> JOB
Your answer must be an exact transcription of the data, with every picture omitted.

::: DATA SECTION :::

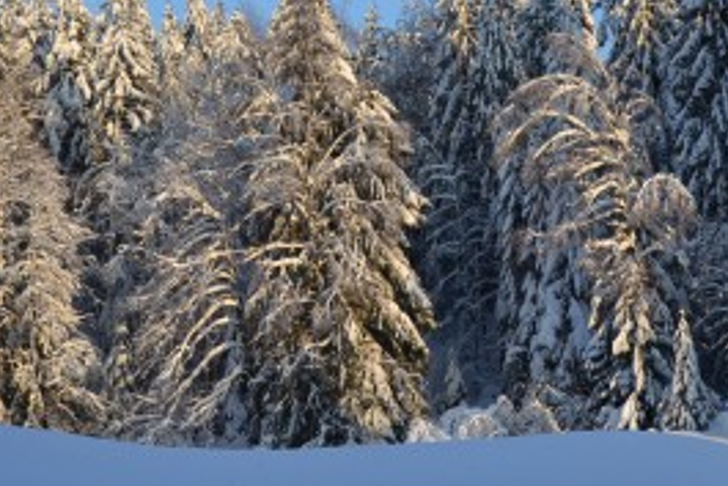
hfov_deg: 19.2
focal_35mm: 106
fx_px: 2145
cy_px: 41
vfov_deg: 12.8
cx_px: 247
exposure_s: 1/200
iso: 100
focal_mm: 26
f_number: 7.1
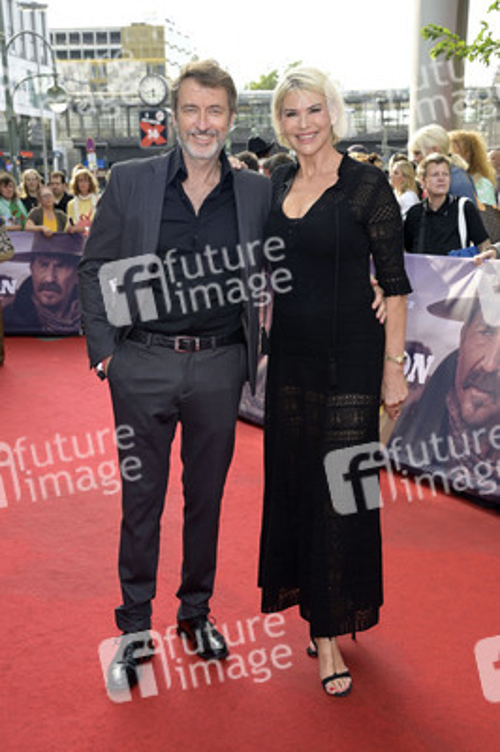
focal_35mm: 44
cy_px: 376
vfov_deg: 44.5
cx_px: 250
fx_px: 918
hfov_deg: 30.5
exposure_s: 1/200
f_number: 5.6
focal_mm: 44
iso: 400
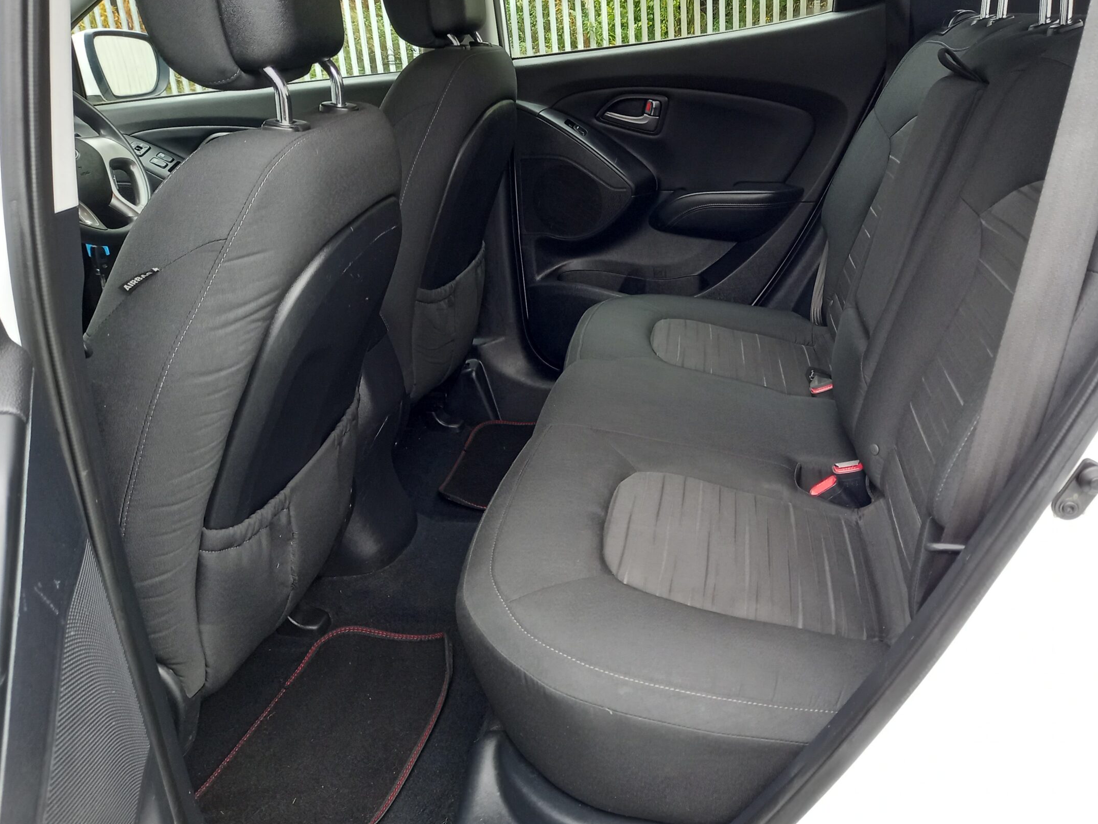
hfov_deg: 59.5
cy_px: 368
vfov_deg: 46.7
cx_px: 657
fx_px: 952
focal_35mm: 30
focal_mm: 4.6
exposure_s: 1/30
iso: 160
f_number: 2
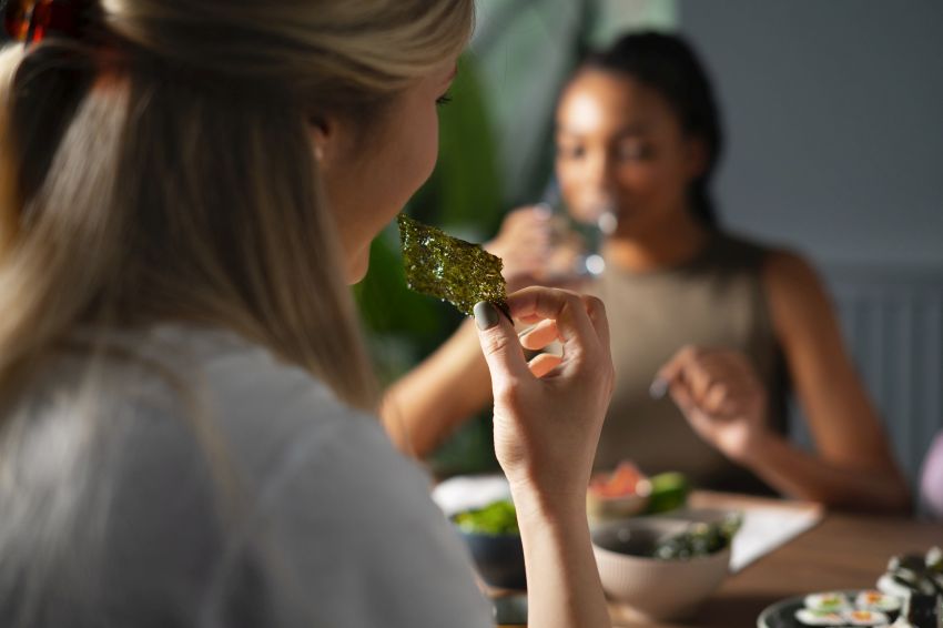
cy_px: 314
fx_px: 1309
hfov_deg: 39.6
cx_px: 472
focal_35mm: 50
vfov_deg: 27.0
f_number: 2.5
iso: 640
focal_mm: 50
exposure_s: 1/200
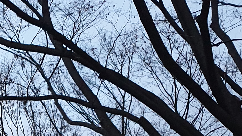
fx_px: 802
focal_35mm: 125
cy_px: 257
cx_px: -93
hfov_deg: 16.1
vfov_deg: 9.2
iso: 320
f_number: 1.5
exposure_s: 1/12
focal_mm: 4.3
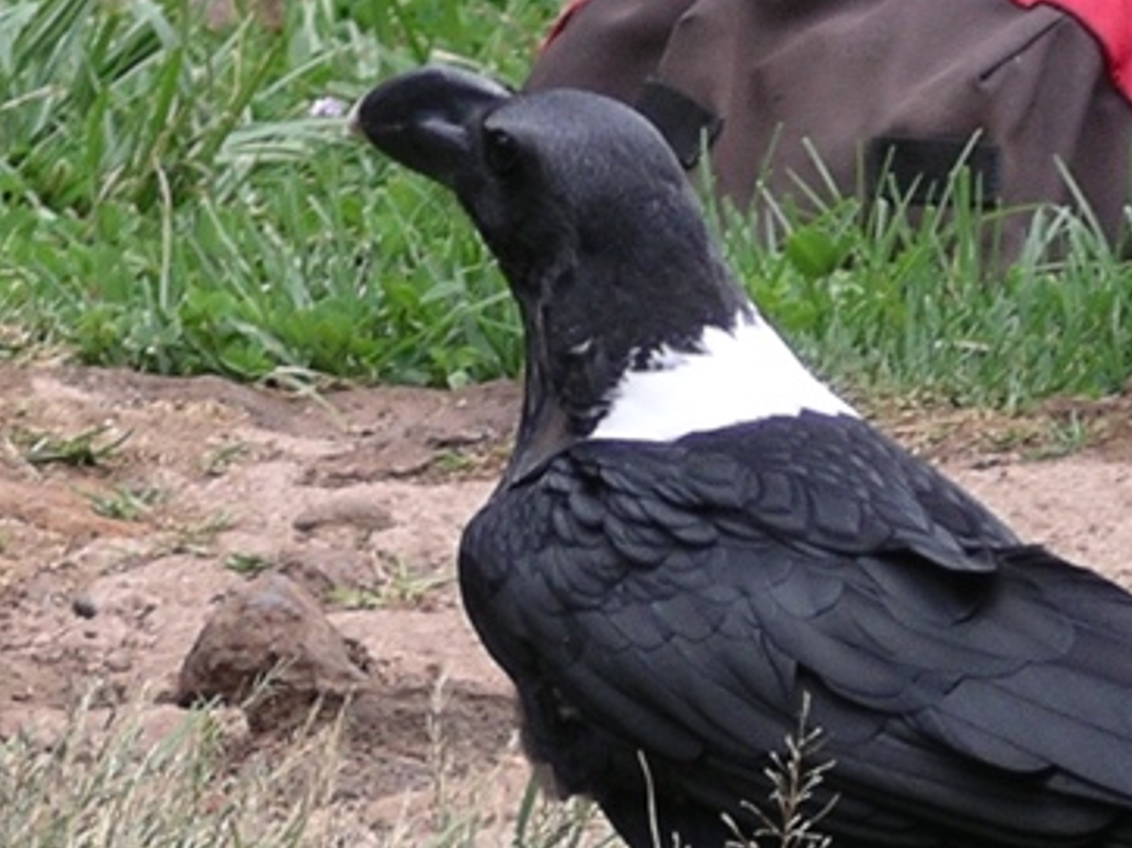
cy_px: 641
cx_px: 641
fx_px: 27026
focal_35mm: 827
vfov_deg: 1.8
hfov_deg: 2.4
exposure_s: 1/200
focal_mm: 39
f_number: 4.6
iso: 64
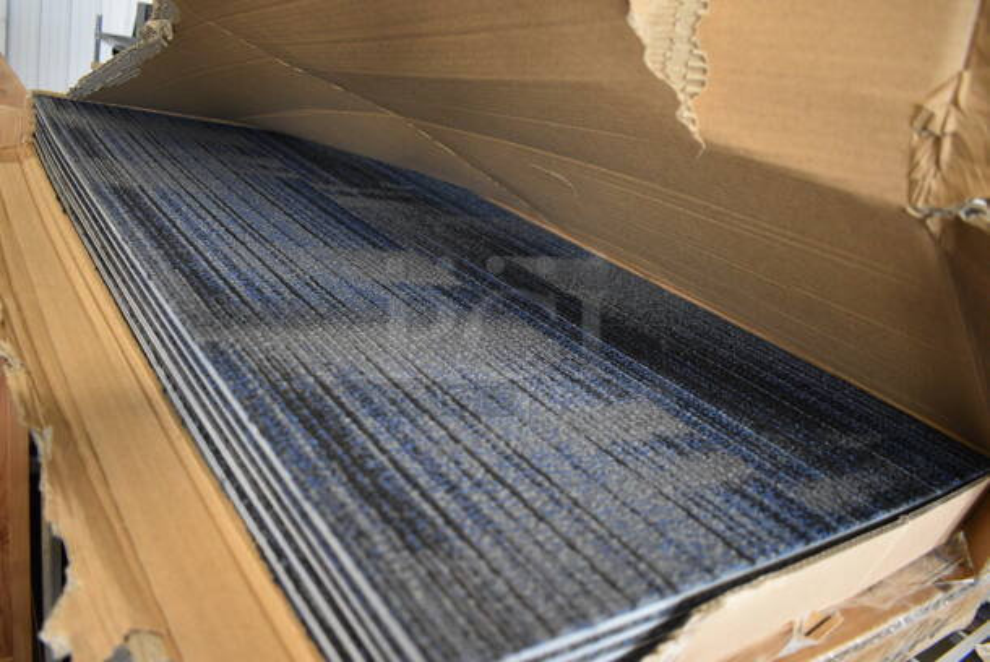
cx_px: 495
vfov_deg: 48.0
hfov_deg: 67.3
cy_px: 331
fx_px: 743
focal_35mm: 27
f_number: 3.5
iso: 2000
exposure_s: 1/125
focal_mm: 18
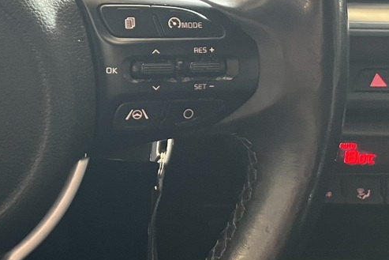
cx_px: -42
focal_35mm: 79
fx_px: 854
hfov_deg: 24.0
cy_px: 47
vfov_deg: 17.1
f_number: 1.6
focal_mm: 5.1
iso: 250
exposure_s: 1/50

:::

> RESPONSE BOX
hfov_deg: 19.2
focal_35mm: 106
fx_px: 2145
cy_px: 41
vfov_deg: 12.8
cx_px: 247
exposure_s: 1/200
iso: 100
focal_mm: 26
f_number: 7.1
focal_35mm: 44
cy_px: 376
vfov_deg: 44.5
cx_px: 250
fx_px: 918
hfov_deg: 30.5
exposure_s: 1/200
f_number: 5.6
focal_mm: 44
iso: 400
hfov_deg: 59.5
cy_px: 368
vfov_deg: 46.7
cx_px: 657
fx_px: 952
focal_35mm: 30
focal_mm: 4.6
exposure_s: 1/30
iso: 160
f_number: 2
cy_px: 314
fx_px: 1309
hfov_deg: 39.6
cx_px: 472
focal_35mm: 50
vfov_deg: 27.0
f_number: 2.5
iso: 640
focal_mm: 50
exposure_s: 1/200
fx_px: 802
focal_35mm: 125
cy_px: 257
cx_px: -93
hfov_deg: 16.1
vfov_deg: 9.2
iso: 320
f_number: 1.5
exposure_s: 1/12
focal_mm: 4.3
cy_px: 641
cx_px: 641
fx_px: 27026
focal_35mm: 827
vfov_deg: 1.8
hfov_deg: 2.4
exposure_s: 1/200
focal_mm: 39
f_number: 4.6
iso: 64
cx_px: 495
vfov_deg: 48.0
hfov_deg: 67.3
cy_px: 331
fx_px: 743
focal_35mm: 27
f_number: 3.5
iso: 2000
exposure_s: 1/125
focal_mm: 18
cx_px: -42
focal_35mm: 79
fx_px: 854
hfov_deg: 24.0
cy_px: 47
vfov_deg: 17.1
f_number: 1.6
focal_mm: 5.1
iso: 250
exposure_s: 1/50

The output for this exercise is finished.